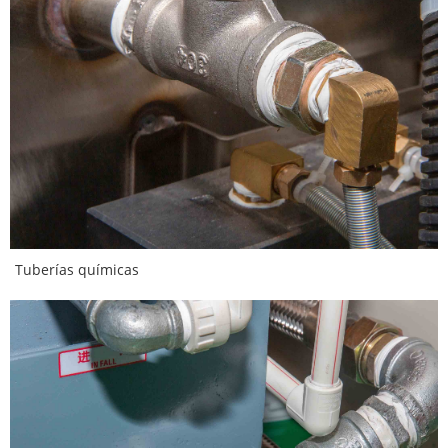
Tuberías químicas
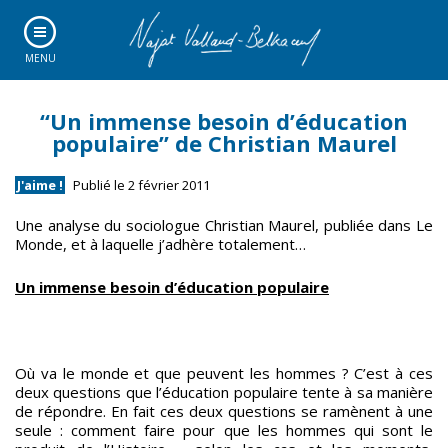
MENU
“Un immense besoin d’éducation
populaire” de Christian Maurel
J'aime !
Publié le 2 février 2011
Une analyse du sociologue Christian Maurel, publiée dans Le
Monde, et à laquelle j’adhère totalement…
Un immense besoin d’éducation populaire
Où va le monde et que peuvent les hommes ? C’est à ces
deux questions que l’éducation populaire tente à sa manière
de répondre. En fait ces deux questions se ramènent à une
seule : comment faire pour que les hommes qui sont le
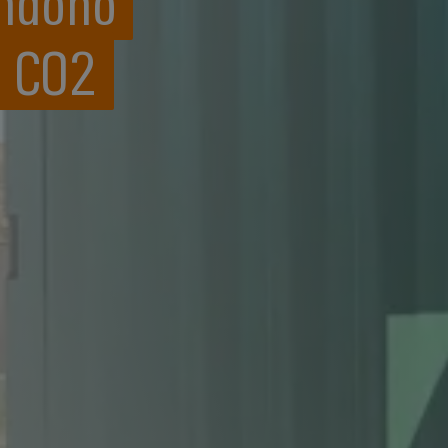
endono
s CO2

+-------+

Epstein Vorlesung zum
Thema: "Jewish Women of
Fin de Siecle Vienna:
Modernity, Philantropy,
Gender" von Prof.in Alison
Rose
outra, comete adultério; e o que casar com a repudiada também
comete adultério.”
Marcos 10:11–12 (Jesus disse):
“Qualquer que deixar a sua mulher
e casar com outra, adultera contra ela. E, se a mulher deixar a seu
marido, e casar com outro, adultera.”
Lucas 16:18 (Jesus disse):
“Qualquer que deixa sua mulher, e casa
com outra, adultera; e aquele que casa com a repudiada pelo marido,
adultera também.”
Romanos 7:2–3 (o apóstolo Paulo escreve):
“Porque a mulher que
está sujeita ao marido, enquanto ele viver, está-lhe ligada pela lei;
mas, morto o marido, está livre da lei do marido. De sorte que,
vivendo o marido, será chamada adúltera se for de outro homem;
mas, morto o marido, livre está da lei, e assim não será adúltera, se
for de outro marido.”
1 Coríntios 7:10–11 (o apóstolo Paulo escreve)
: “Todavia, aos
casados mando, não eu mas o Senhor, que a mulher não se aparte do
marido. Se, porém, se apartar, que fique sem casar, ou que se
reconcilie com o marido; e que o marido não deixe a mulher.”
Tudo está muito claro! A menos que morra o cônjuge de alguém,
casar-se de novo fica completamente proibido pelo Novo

+-------+

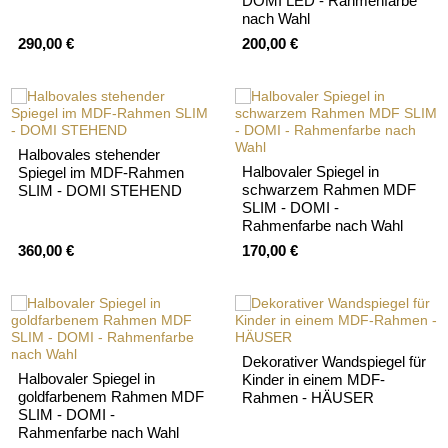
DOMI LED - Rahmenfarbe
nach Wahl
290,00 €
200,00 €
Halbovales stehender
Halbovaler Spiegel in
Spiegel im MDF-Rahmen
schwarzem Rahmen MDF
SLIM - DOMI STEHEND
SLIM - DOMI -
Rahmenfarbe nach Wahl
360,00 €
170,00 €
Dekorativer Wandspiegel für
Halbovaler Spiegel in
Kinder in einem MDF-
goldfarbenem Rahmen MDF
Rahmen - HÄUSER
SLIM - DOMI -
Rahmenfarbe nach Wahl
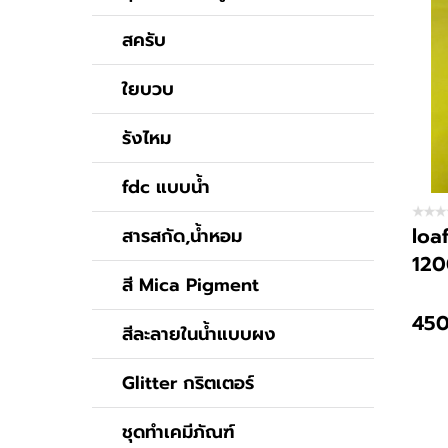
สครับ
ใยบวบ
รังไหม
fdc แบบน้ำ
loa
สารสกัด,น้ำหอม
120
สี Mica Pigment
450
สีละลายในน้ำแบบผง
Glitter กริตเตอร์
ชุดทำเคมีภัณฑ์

+-------+

• **WRITTEN TASK**:
From the entries above, give again exactly the lines running from the line with "com outra, adultera;" to the line with "está sujeita ao"; include both of those lines.

• **EXERCISE RESULT**:
com outra, adultera; e aquele que casa com a repudiada pelo marido,
adultera também.”
Romanos 7:2–3 (o apóstolo Paulo escreve):
“Porque a mulher que
está sujeita ao marido, enquanto ele viver, está-lhe ligada pela lei;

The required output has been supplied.